## RECORDS FOR THIS TASK

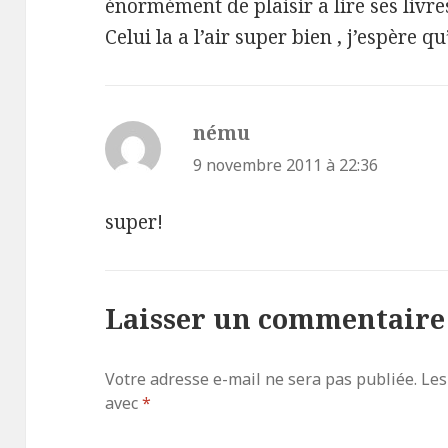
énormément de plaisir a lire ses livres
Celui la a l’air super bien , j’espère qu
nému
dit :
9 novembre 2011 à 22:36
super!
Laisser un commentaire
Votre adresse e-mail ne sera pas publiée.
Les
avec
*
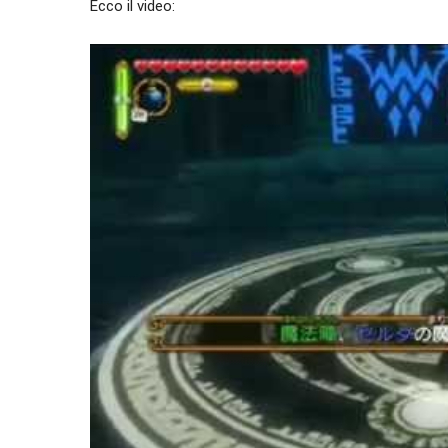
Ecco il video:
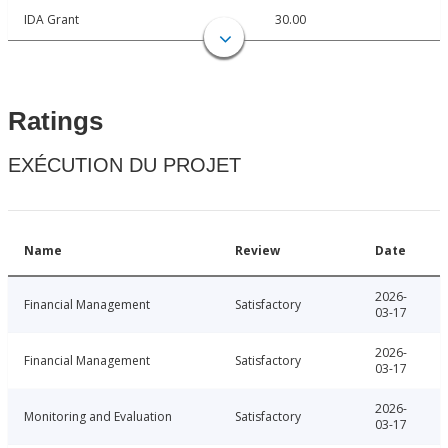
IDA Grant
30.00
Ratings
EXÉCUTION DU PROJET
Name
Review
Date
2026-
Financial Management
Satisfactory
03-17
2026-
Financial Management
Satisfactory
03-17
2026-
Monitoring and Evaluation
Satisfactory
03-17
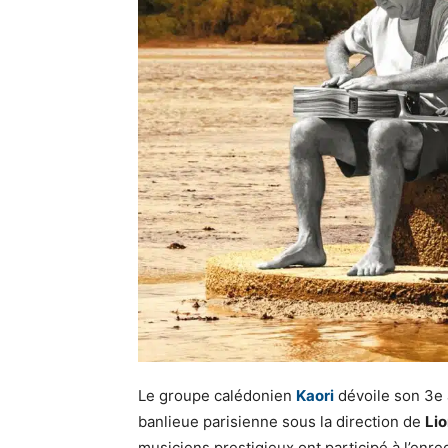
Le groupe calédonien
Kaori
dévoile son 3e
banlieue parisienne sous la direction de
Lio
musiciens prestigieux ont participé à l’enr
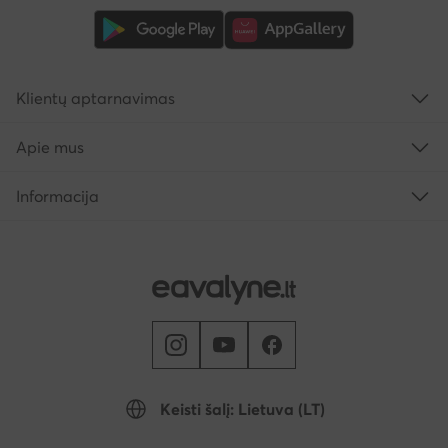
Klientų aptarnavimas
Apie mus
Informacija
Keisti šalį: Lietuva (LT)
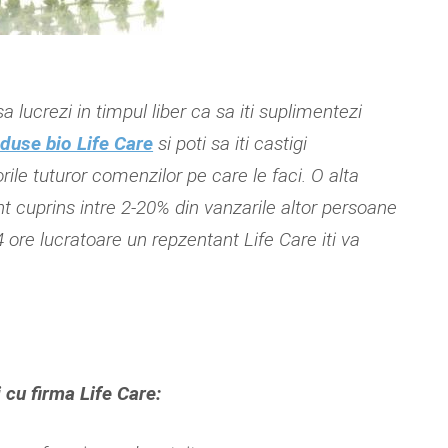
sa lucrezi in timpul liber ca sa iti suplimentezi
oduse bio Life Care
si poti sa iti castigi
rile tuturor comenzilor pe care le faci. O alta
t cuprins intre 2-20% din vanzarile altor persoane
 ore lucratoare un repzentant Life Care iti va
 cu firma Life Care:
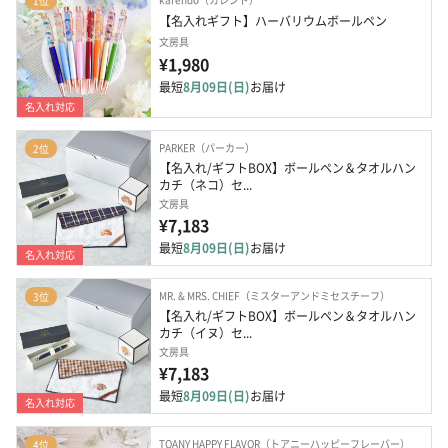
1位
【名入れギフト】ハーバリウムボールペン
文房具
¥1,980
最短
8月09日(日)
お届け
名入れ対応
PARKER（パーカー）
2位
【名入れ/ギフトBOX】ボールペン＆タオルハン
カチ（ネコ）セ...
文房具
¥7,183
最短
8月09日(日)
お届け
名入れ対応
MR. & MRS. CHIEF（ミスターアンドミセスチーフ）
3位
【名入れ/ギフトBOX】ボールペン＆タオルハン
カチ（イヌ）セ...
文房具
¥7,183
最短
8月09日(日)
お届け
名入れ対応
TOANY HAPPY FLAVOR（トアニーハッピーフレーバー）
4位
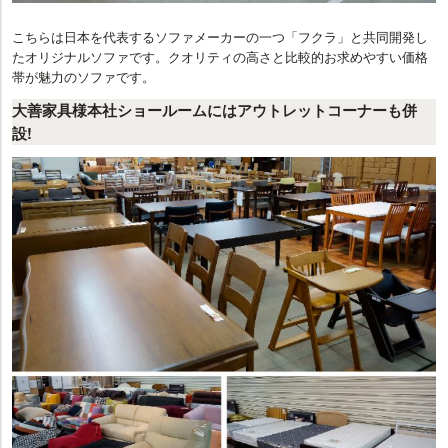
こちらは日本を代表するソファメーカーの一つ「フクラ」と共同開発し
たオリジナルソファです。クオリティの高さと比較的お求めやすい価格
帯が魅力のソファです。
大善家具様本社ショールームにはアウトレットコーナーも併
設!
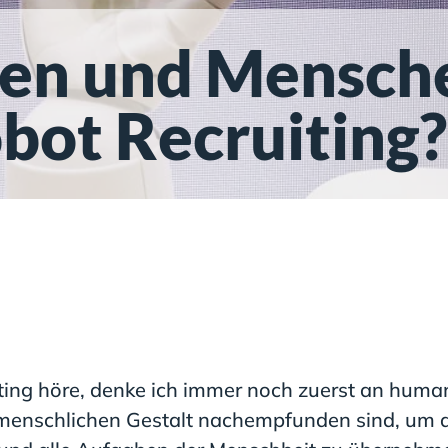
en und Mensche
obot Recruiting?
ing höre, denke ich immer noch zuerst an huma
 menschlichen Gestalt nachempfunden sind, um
--
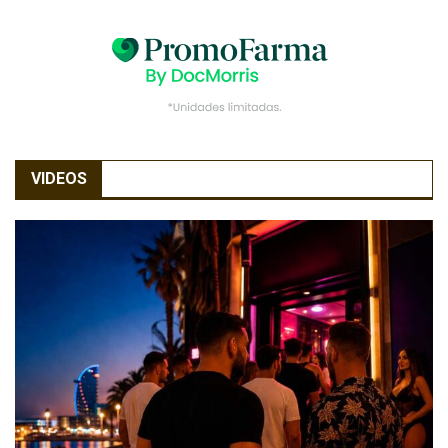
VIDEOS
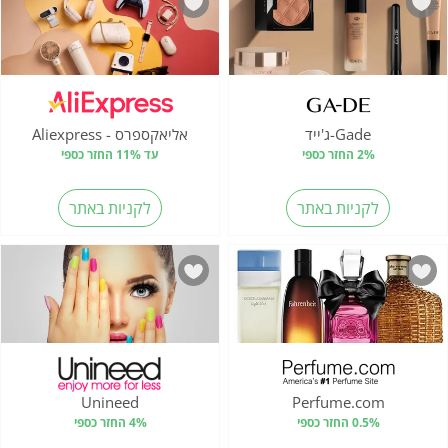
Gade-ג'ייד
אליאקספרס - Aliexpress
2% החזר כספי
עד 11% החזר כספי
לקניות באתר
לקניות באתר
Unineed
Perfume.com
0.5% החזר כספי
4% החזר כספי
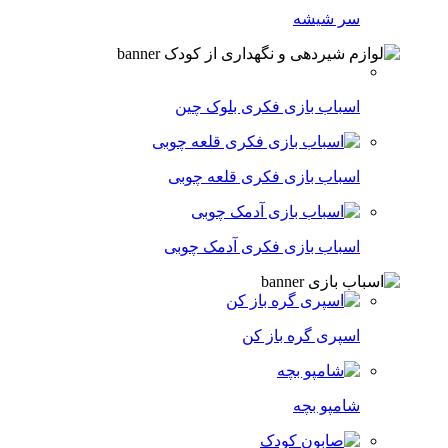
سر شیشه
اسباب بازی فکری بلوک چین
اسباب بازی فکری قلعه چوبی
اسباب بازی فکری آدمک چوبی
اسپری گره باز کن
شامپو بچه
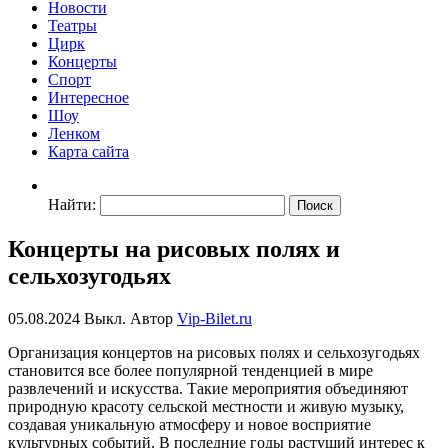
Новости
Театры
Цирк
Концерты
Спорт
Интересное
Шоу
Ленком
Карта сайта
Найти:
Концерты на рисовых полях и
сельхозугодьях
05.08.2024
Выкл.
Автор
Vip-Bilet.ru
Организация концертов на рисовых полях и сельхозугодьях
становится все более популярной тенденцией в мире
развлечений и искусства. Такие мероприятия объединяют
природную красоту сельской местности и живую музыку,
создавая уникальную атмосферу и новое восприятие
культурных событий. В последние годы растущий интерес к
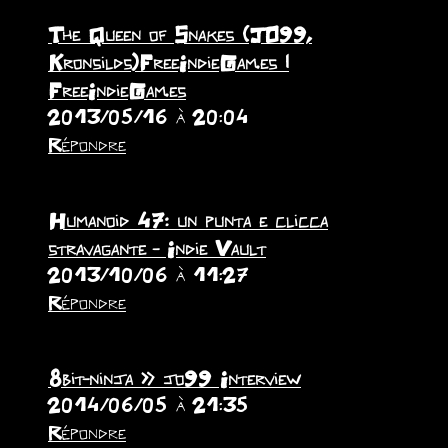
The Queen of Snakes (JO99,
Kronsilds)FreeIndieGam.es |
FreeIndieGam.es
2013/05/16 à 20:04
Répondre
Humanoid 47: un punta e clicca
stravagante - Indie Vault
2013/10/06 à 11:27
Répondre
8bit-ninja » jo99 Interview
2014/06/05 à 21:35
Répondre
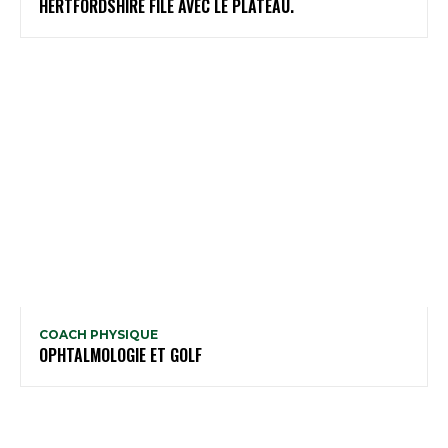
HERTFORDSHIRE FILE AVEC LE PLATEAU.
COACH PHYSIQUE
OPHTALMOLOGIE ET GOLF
==
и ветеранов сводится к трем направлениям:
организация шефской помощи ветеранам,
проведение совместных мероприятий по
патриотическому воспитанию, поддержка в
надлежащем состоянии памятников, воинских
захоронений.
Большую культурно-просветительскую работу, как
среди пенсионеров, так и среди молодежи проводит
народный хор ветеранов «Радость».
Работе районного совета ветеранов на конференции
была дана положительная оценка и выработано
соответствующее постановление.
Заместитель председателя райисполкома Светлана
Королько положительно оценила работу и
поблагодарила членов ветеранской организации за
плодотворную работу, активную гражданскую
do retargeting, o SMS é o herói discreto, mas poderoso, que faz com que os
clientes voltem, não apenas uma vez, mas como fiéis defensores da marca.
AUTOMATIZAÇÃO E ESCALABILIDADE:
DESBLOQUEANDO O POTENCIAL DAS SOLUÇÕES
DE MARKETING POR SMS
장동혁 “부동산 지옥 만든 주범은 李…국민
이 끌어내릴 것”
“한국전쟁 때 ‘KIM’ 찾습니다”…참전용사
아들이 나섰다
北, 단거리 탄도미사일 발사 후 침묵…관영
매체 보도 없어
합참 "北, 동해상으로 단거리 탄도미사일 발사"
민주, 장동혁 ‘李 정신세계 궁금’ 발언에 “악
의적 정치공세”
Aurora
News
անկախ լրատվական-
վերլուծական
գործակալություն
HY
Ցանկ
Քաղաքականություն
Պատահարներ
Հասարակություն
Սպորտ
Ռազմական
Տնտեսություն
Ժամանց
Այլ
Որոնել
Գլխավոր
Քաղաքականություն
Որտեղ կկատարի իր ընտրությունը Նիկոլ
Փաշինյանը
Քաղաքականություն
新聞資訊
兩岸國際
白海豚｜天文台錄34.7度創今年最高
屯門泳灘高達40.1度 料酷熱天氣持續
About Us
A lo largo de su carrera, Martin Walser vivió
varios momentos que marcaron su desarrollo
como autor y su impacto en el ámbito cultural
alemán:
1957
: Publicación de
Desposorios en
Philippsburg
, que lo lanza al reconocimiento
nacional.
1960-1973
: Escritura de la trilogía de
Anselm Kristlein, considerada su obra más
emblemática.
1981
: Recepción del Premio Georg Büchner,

## EXERCISE
Put the lines of the records that open with the line containing "en und Mensche" and close with the line containing "menschlichen Gestalt nachempfunden sind, um", both ends included, into a Markdown table. Use the columns Row and Line, number each row, and leave out any blank lines.

## WRITTEN ANSWER
| Row | Line |
|---|---|
| 1 | en und Mensche |
| 2 | obot Recruiting? |
| 3 | ing höre, denke ich immer noch zuerst an huma |
| 4 |  menschlichen Gestalt nachempfunden sind, um |